## PROBLEM TO WORK ON
Every line from the one holding "(segment (start 34.79 40.175)" through the one holding "<source format=v>" in the data below must be returned exactly, both ends included, with pictures left out and nothing else added.
====================
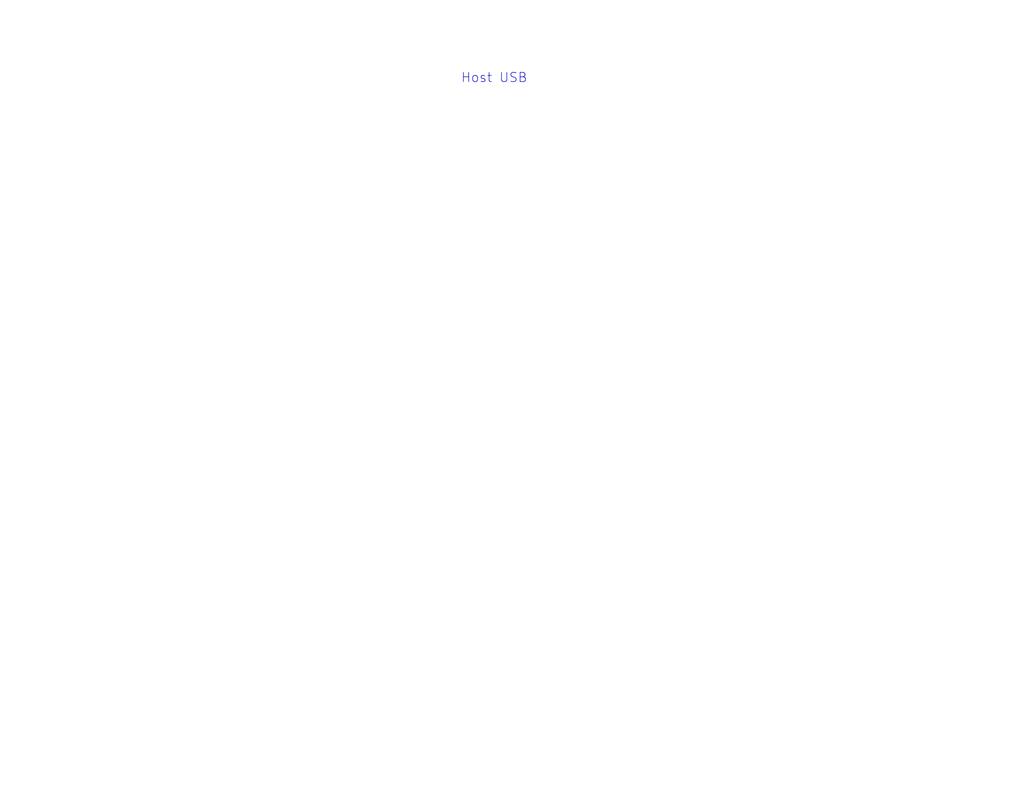
<source format=kicad_sch>
(kicad_sch (version 20230121) (generator eeschema)

  (uuid 41812446-d5c3-4840-add6-6209b1fce22e)

  (paper "USLetter")

  (title_block
    (date "2023-05-06")
    (rev "6")
  )

  (lib_symbols
  )


  (text "Host USB" (at 125.73 22.86 0)
    (effects (font (size 2.54 2.54)) (justify left bottom))
    (uuid 8d37e585-dac5-4a6f-8ff7-57e359d4d952)
  )
)

</source>
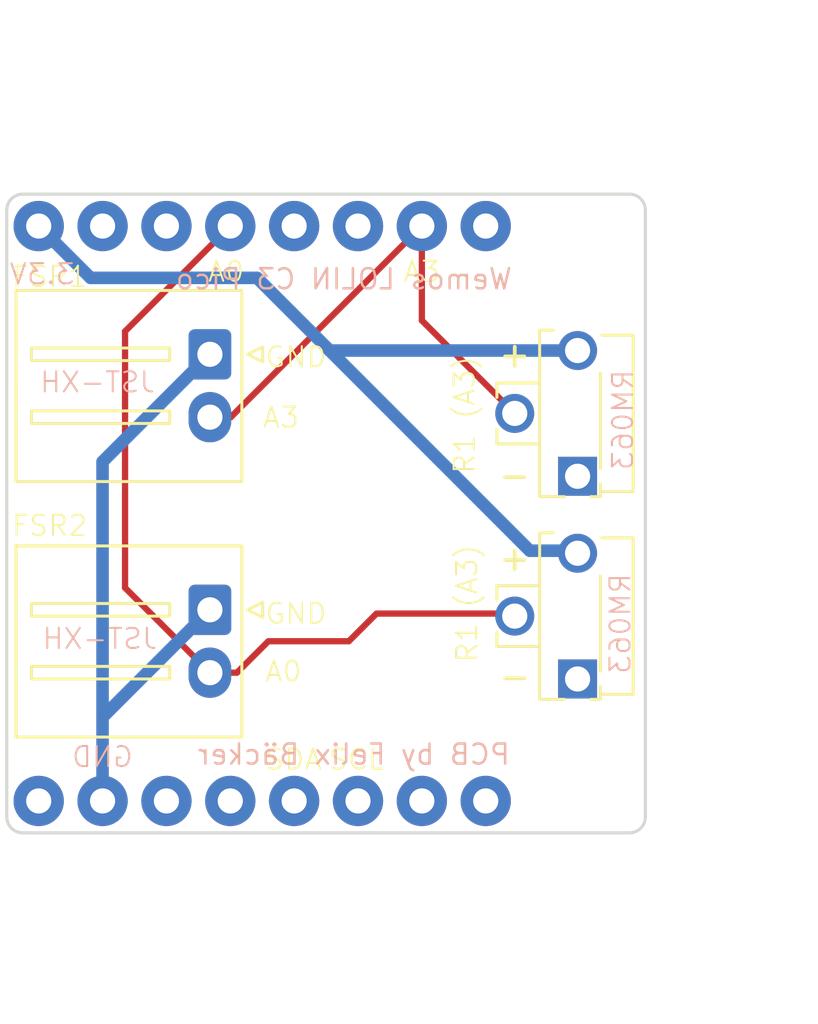
<source format=kicad_pcb>
(kicad_pcb (version 20221018) (generator pcbnew)

  (general
    (thickness 1.6)
  )

  (paper "A5")
  (title_block
    (title "FSR Bed Sensor PCB for Wemos Lolin-ESP32-C3  ")
    (rev "V2")
  )

  (layers
    (0 "F.Cu" signal)
    (31 "B.Cu" signal)
    (32 "B.Adhes" user "B.Adhesive")
    (33 "F.Adhes" user "F.Adhesive")
    (34 "B.Paste" user)
    (35 "F.Paste" user)
    (36 "B.SilkS" user "B.Silkscreen")
    (37 "F.SilkS" user "F.Silkscreen")
    (38 "B.Mask" user)
    (39 "F.Mask" user)
    (40 "Dwgs.User" user "User.Drawings")
    (41 "Cmts.User" user "User.Comments")
    (42 "Eco1.User" user "User.Eco1")
    (43 "Eco2.User" user "User.Eco2")
    (44 "Edge.Cuts" user)
    (45 "Margin" user)
    (46 "B.CrtYd" user "B.Courtyard")
    (47 "F.CrtYd" user "F.Courtyard")
    (48 "B.Fab" user)
    (49 "F.Fab" user)
    (50 "User.1" user)
    (51 "User.2" user)
    (52 "User.3" user)
    (53 "User.4" user)
    (54 "User.5" user)
    (55 "User.6" user)
    (56 "User.7" user)
    (57 "User.8" user)
    (58 "User.9" user)
  )

  (setup
    (stackup
      (layer "F.SilkS" (type "Top Silk Screen"))
      (layer "F.Paste" (type "Top Solder Paste"))
      (layer "F.Mask" (type "Top Solder Mask") (color "Purple") (thickness 0.01))
      (layer "F.Cu" (type "copper") (thickness 0.035))
      (layer "dielectric 1" (type "core") (thickness 1.51) (material "FR4") (epsilon_r 4.5) (loss_tangent 0.02))
      (layer "B.Cu" (type "copper") (thickness 0.035))
      (layer "B.Mask" (type "Bottom Solder Mask") (color "Purple") (thickness 0.01))
      (layer "B.Paste" (type "Bottom Solder Paste"))
      (layer "B.SilkS" (type "Bottom Silk Screen"))
      (copper_finish "None")
      (dielectric_constraints no)
    )
    (pad_to_mask_clearance 0)
    (aux_axis_origin 119.38 160.02)
    (pcbplotparams
      (layerselection 0x00010fc_ffffffff)
      (plot_on_all_layers_selection 0x0000000_00000000)
      (disableapertmacros false)
      (usegerberextensions false)
      (usegerberattributes true)
      (usegerberadvancedattributes true)
      (creategerberjobfile true)
      (dashed_line_dash_ratio 12.000000)
      (dashed_line_gap_ratio 3.000000)
      (svgprecision 6)
      (plotframeref false)
      (viasonmask false)
      (mode 1)
      (useauxorigin true)
      (hpglpennumber 1)
      (hpglpenspeed 20)
      (hpglpendiameter 15.000000)
      (dxfpolygonmode true)
      (dxfimperialunits true)
      (dxfusepcbnewfont true)
      (psnegative false)
      (psa4output false)
      (plotreference true)
      (plotvalue true)
      (plotinvisibletext false)
      (sketchpadsonfab false)
      (subtractmaskfromsilk false)
      (outputformat 1)
      (mirror false)
      (drillshape 0)
      (scaleselection 1)
      (outputdirectory "gerber/")
    )
  )

  (net 0 "")
  (net 1 "VIN")
  (net 2 "GND")
  (net 3 "3.3V")
  (net 4 "RST")
  (net 5 "A3")
  (net 6 "A2")
  (net 7 "A1")
  (net 8 "A0")
  (net 9 "A4")
  (net 10 "A5")
  (net 11 "SCL")
  (net 12 "SDA")

  (footprint "Potentiometer_THT:Potentiometer_Runtron_RM-063_Horizontal" (layer "F.Cu") (at 52.79 49 -90))

  (footprint "Potentiometer_THT:Potentiometer_Runtron_RM-063_Horizontal" (layer "F.Cu") (at 52.79 40.94 -90))

  (footprint "Connector_JST:JST_XH_S2B-XH-A-1_1x02_P2.50mm_Horizontal" (layer "F.Cu") (at 30.065 42.34 -90))

  (footprint "MountingHole:MountingHole_2.2mm_M2" (layer "F.Cu") (at 52.89 57.54))

  (footprint "MountingHole:MountingHole_2.2mm_M2" (layer "F.Cu") (at 52.89 37.3))

  (footprint "Connector_JST:JST_XH_S2B-XH-A-1_1x02_P2.50mm_Horizontal" (layer "F.Cu") (at 30.065 52.5 -90))

  (footprint "Module:WEMOS_Lolin_ESP32-C3_Pico" (layer "F.Cu") (at 30.085 47.42 -90))

  (gr_text "JST-XH" (at 33.79 52.4) (layer "B.SilkS") (tstamp 2e286fea-6e46-4b46-bfa9-e3454653e8cf)
    (effects (font (size 0.8 0.8) (thickness 0.08)) (justify mirror))
  )
  (gr_text "PCB by Felix Bäcker" (at 43.89 57) (layer "B.SilkS") (tstamp 4311bb66-8279-4470-a0da-3cc50f5dad45)
    (effects (font (size 0.8 0.8) (thickness 0.1)) (justify mirror))
  )
  (gr_text "JST-XH" (at 33.69 42.2) (layer "B.SilkS") (tstamp 8ca27401-578e-406b-ab0c-45c61a273627)
    (effects (font (size 0.8 0.8) (thickness 0.08)) (justify mirror))
  )
  (gr_text "A3" (at 40.99 43.6) (layer "F.SilkS") (tstamp 3f06fe7e-f506-4337-a06b-2aebec557a17)
    (effects (font (size 0.8 0.8) (thickness 0.08)))
  )
  (gr_text "GND" (at 41.59 41.2) (layer "F.SilkS") (tstamp 5f271f7e-72d3-4d2c-a6f6-18dea25b22cf)
    (effects (font (size 0.8 0.8) (thickness 0.08)))
  )
  (gr_text "A0		" (at 41.19 37.8) (layer "F.SilkS") (tstamp d0870f3a-9efd-4e2f-8717-5cb660d84734)
    (effects (font (size 0.8 0.8) (thickness 0.08)))
  )
  (gr_text "GND" (at 41.59 51.4) (layer "F.SilkS") (tstamp e2c8054f-7aa5-476b-a4fc-953014d34227)
    (effects (font (size 0.8 0.8) (thickness 0.08)))
  )
  (gr_text "A3" (at 46.59 37.8) (layer "F.SilkS") (tstamp f28d2047-45c9-4700-b048-31fafbbc5b2c)
    (effects (font (size 0.8 0.8) (thickness 0.08)))
  )
  (gr_text "A0" (at 41.09 53.7) (layer "F.SilkS") (tstamp f3b51c57-71e1-4903-8d5c-dfcd0a108ce1)
    (effects (font (size 0.8 0.8) (thickness 0.08)))
  )
  (gr_text_box "FSR Bed\nSensor"
    (start 36.39 44.9) (end 48.59 48.7) (layer "B.Paste") (tstamp fbf27c3a-f667-435a-ad1b-c42404b657dc)
      (effects (font (size 1.5 1.5) (thickness 0.2)) (justify left top mirror))
  )
  (dimension (type aligned) (layer "F.Fab") (tstamp 371f33a2-4c0a-478c-aeea-2fc9786ccc28)
    (pts (xy 30.085 34.72) (xy 55.485 34.72))
    (height -2.12)
    (gr_text "25.4000 mm" (at 42.785 31.45) (layer "F.Fab") (tstamp 371f33a2-4c0a-478c-aeea-2fc9786ccc28)
      (effects (font (size 1 1) (thickness 0.15)))
    )
    (format (prefix "") (suffix "") (units 3) (units_format 1) (precision 4))
    (style (thickness 0.1) (arrow_length 1.27) (text_position_mode 0) (extension_height 0.58642) (extension_offset 0.5) keep_text_aligned)
  )

  (segment (start 33.895 58.85) (end 33.895 55.52) (width 0.5) (layer "B.Cu") (net 2) (tstamp 76e8c1bc-abae-4cbb-a5db-ca5abb2ae780))
  (segment (start 33.895 55.52) (end 33.895 45.36) (width 0.5) (layer "B.Cu") (net 2) (tstamp c79cf895-d66f-4d2a-b08b-8f2c296e6e59))
  (segment (start 33.895 55.52) (end 38.165 51.25) (width 0.5) (layer "B.Cu") (net 2) (tstamp d8b8859e-2131-4ba8-bbfa-14348e5aef43))
  (segment (start 33.895 45.36) (end 38.165 41.09) (width 0.5) (layer "B.Cu") (net 2) (tstamp e808f603-dc96-436f-8ee0-55cc018a48d7))
  (segment (start 42.93 40.94) (end 42.785 40.795) (width 0.5) (layer "B.Cu") (net 3) (tstamp 089abe32-7d7a-4936-a7d2-8c675ee37161))
  (segment (start 40.04 38.05) (end 41.39 39.4) (width 0.5) (layer "B.Cu") (net 3) (tstamp 49bff535-8363-4696-b640-d06745f45a61))
  (segment (start 33.415 38.05) (end 31.355 35.99) (width 0.5) (layer "B.Cu") (net 3) (tstamp 4cb622bb-f4e5-46fd-baf5-15686243e775))
  (segment (start 52.79 40.94) (end 42.93 40.94) (width 0.5) (layer "B.Cu") (net 3) (tstamp 7bf47af9-810a-4993-8954-36257419ce4c))
  (segment (start 42.785 40.795) (end 40.04 38.05) (width 0.25) (layer "B.Cu") (net 3) (tstamp 7da6ec12-28c1-405d-b7b7-df13263c22c7))
  (segment (start 50.89 48.9) (end 52.79 48.9) (width 0.5) (layer "B.Cu") (net 3) (tstamp a3c423cc-6b81-47a4-991c-6b2d847ee040))
  (segment (start 45.19 43.2) (end 50.89 48.9) (width 0.5) (layer "B.Cu") (net 3) (tstamp aca602cb-9ad0-4b41-bac7-ba920656085a))
  (segment (start 41.39 39.4) (end 45.19 43.2) (width 0.5) (layer "B.Cu") (net 3) (tstamp e08ea100-3598-4095-8864-8629477626d8))
  (segment (start 44.03 42.04) (end 42.785 40.795) (width 0.25) (layer "B.Cu") (net 3) (tstamp f1da0c3e-f3ac-4994-b25c-ed9f4ae42bc3))
  (segment (start 33.415 38.05) (end 40.04 38.05) (width 0.5) (layer "B.Cu") (net 3) (tstamp fe96c50f-b8de-4e87-83d2-c0be622a0efd))
  (segment (start 46.595 35.99) (end 38.995 43.59) (width 0.25) (layer "F.Cu") (net 5) (tstamp 6279ce2b-a8a2-40ad-8cd8-a8b6477e5bff))
  (segment (start 46.595 35.99) (end 46.595 39.745) (width 0.25) (layer "F.Cu") (net 5) (tstamp 68138dea-4025-4ba1-839c-7a032909518e))
  (segment (start 38.995 43.59) (end 38.165 43.59) (width 0.25) (layer "F.Cu") (net 5) (tstamp 695ce4a4-4759-49f8-b7b5-c49033304104))
  (segment (start 46.595 39.745) (end 50.29 43.44) (width 0.25) (layer "F.Cu") (net 5) (tstamp b387d60f-39be-4695-b1d6-db78245c797c))
  (segment (start 34.79 40.175) (end 34.79 50.375) (width 0.25) (layer "F.Cu") (net 8) (tstamp 5e4fa18e-91b6-46d3-914a-cc7a3f9f58bb))
  (segment (start 44.79 51.4) (end 50.29 51.4) (width 0.25) (layer "F.Cu") (net 8) (tstamp 66d4f7c0-8069-46f3-82f9-9bc310d0475e))
  (segment (start 39.24 53.75) (end 40.49 52.5) (width 0.25) (layer "F.Cu") (net 8) (tstamp 6804924d-a31c-4f77-b3c1-340ac410a392))
  (segment (start 40.49 52.5) (end 43.69 52.5) (width 0.25) (layer "F.Cu") (net 8) (tstamp 8d2bdd98-561d-45a7-a127-f20a804ad2fb))
  (segment (start 34.79 50.375) (end 38.165 53.75) (width 0.25) (layer "F.Cu") (net 8) (tstamp b3da0689-2a80-4ec0-acf7-3f5e812d4a19))
  (segment (start 38.165 53.75) (end 39.24 53.75) (width 0.25) (layer "F.Cu") (net 8) (tstamp cbbe4fb6-d8a6-4c2d-97f4-c874c0472188))
  (segment (start 43.69 52.5) (end 44.79 51.4) (width 0.25) (layer "F.Cu") (net 8) (tstamp d638f605-72ac-4edf-9c5d-1d8e16b5617c))
  (segment (start 38.975 35.99) (end 34.79 40.175) (width 0.25) (layer "F.Cu") (net 8) (tstamp e5fe69e6-298d-418b-84de-815a43b92c75))

)

</source>
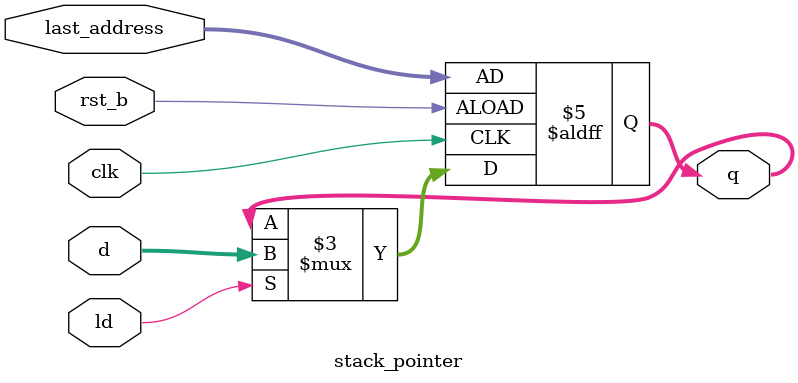
<source format=v>
module stack_pointer(
	input clk, rst_b, ld,
	input [15:0] d, last_address,
	output reg [15:0] q
);
	always @ (posedge clk, negedge rst_b) begin
		if (!rst_b)			
		   q <= last_address;
		else if (ld)			
		   q <= d;
	end
endmodule
</source>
====================
## OUTPUT OF THE TASK
  (segment (start 34.79 40.175) (end 34.79 50.375) (width 0.25) (layer "F.Cu") (net 8) (tstamp 5e4fa18e-91b6-46d3-914a-cc7a3f9f58bb))
  (segment (start 44.79 51.4) (end 50.29 51.4) (width 0.25) (layer "F.Cu") (net 8) (tstamp 66d4f7c0-8069-46f3-82f9-9bc310d0475e))
  (segment (start 39.24 53.75) (end 40.49 52.5) (width 0.25) (layer "F.Cu") (net 8) (tstamp 6804924d-a31c-4f77-b3c1-340ac410a392))
  (segment (start 40.49 52.5) (end 43.69 52.5) (width 0.25) (layer "F.Cu") (net 8) (tstamp 8d2bdd98-561d-45a7-a127-f20a804ad2fb))
  (segment (start 34.79 50.375) (end 38.165 53.75) (width 0.25) (layer "F.Cu") (net 8) (tstamp b3da0689-2a80-4ec0-acf7-3f5e812d4a19))
  (segment (start 38.165 53.75) (end 39.24 53.75) (width 0.25) (layer "F.Cu") (net 8) (tstamp cbbe4fb6-d8a6-4c2d-97f4-c874c0472188))
  (segment (start 43.69 52.5) (end 44.79 51.4) (width 0.25) (layer "F.Cu") (net 8) (tstamp d638f605-72ac-4edf-9c5d-1d8e16b5617c))
  (segment (start 38.975 35.99) (end 34.79 40.175) (width 0.25) (layer "F.Cu") (net 8) (tstamp e5fe69e6-298d-418b-84de-815a43b92c75))

)

</source>
<source format=v>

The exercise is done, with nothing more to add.